The free radicals cause oxidative damage to the arteries which are repaired by cholesterol. LDL (so-called bad cholesterol) repairs the damage by covering the area with its thick gooey consistency. The excess LDL produced is dissolved in your HDL cholesterol (good cholesterol) and washed out of your system. The less oxidative damage you have, the less cholesterol is needed to be produced by your liver. Untreated oxidative damage can lead to a buildup of LDL that can become so thick as to cause the arterial wall to collapse resulting in a heart attack.

Multivitamins also contain all of the B vitamins, folic acid, vitamin B6 and vitamin B12 which have shown to lower blood homocysteine, an amino acid produced by the body during normal metabolism.
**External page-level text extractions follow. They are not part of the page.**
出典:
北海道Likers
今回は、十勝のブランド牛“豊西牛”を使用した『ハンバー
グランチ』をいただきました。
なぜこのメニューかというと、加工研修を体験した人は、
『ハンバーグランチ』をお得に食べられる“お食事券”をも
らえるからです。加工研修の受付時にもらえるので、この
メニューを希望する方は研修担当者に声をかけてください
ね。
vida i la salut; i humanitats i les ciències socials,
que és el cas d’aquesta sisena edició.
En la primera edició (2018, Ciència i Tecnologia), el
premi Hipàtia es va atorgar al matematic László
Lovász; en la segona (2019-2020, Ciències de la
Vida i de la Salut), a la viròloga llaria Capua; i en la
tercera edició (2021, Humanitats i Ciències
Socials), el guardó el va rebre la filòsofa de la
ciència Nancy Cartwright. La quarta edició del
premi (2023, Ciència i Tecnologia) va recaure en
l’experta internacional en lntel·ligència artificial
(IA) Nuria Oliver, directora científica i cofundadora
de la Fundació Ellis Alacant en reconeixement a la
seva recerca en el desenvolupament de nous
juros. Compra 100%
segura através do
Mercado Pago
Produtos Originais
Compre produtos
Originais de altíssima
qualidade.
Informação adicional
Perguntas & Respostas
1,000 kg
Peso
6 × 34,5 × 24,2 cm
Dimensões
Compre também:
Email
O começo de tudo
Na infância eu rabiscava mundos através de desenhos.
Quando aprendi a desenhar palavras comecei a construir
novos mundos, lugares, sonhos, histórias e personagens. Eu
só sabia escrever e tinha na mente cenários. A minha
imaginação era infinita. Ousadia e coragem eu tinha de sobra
High homocysteine is thought to damage artery walls and increase the risk of heart disease. B6, B12 and folic acid convert the homocysteine to methionine keeping the levels of homocysteine low and harmless.
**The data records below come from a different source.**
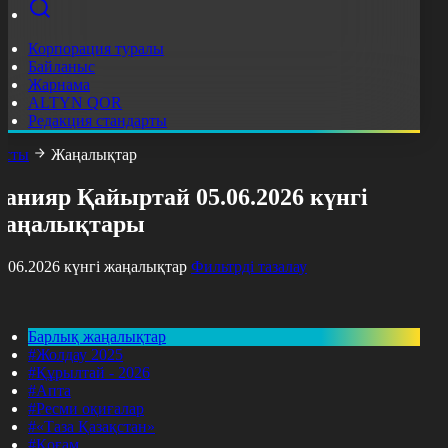
Корпорация туралы
Байланыс
Жарнама
ALTYN QOR
Редакция стандарты
асты
Жаңалықтар
анияр Қайыртай 05.06.2026 күнгі
жаңалықтары
5.06.2026 күнгі жаңалықтар
Фильтрді тазалау
Барлық жаңалықтар
#Жолдау 2025
#Құрылтай - 2026
#Апта
#Ресми оқиғалар
#«Таза Қазақстан»
#Қоғам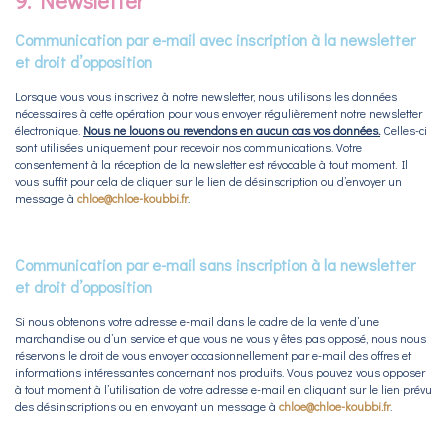
9. Newsletter
Communication par e-mail avec inscription à la newsletter
et droit d’opposition
Lorsque vous vous inscrivez à notre newsletter, nous utilisons les données
nécessaires à cette opération pour vous envoyer régulièrement notre newsletter
électronique.
Nous ne louons ou revendons en aucun cas vos données.
Celles-ci
sont utilisées uniquement pour recevoir nos communications. Votre
consentement à la réception de la newsletter est révocable à tout moment. Il
vous suffit pour cela de cliquer sur le lien de désinscription ou d’envoyer un
message à
chloe@chloe-koubbi.fr
.
Communication par e-mail sans inscription à la newsletter
et droit d’opposition
Si nous obtenons votre adresse e-mail dans le cadre de la vente d’une
marchandise ou d’un service et que vous ne vous y êtes pas opposé, nous nous
réservons le droit de vous envoyer occasionnellement par e-mail des offres et
informations intéressantes concernant nos produits. Vous pouvez vous opposer
à tout moment à l’utilisation de votre adresse e-mail en cliquant sur le lien prévu
des désinscriptions ou en envoyant un message à
chloe@chloe-koubbi.fr
.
A good multivitamin also contains minerals such as magnesium. Most Canadians do not get enough of this mineral in our diet which is very important in preventing diabetes (a major risk factor for heart disease). Magnesium also reduces inflammation and helps promote normal blood pressure.

Now that the value of multivitamins has been established, the next decision is which multivitamin is the best for you. Most people want a vitamin they only have to take once a day. However, when you take a multivitamin 3 times day just like your meals you get a very good result. Progressive is the most popular brand in this category. Long lasting one-day-multiples include Super-One-A Day by Quest which is a time release formula but it is also an old formula that has not changed in 20 years. Platinum make a multiple that is terribly expensive because the vitamins are dissolved in oil for a long lasting effect. You can buy the same thing from Now which are liquid gels and they are about 1/3 the price. Sisu make a multivitamin with all the new and latest ingredients such as lutein, boron and vitamin K. Naka make a very complete liquid vitamin for men or women which costs about $30 monthly. The most complete multivitamin is Greens+ Multi which you only have to take once a day. After that the most complete is Forward Plus by Dr.Whitaker but you have to take a package of 6 capsules twice a day. Multivitamins labeled for people over 50 are simply iron-free and multivitamins for women have a little bit more calcium, magnesium and iron than those for men.

It is always wise to consult your health professional rather than just pick up a random bottle from the shelf. In any case you should be taking a multivitamin in order to prevent any possibility of having a heart attack.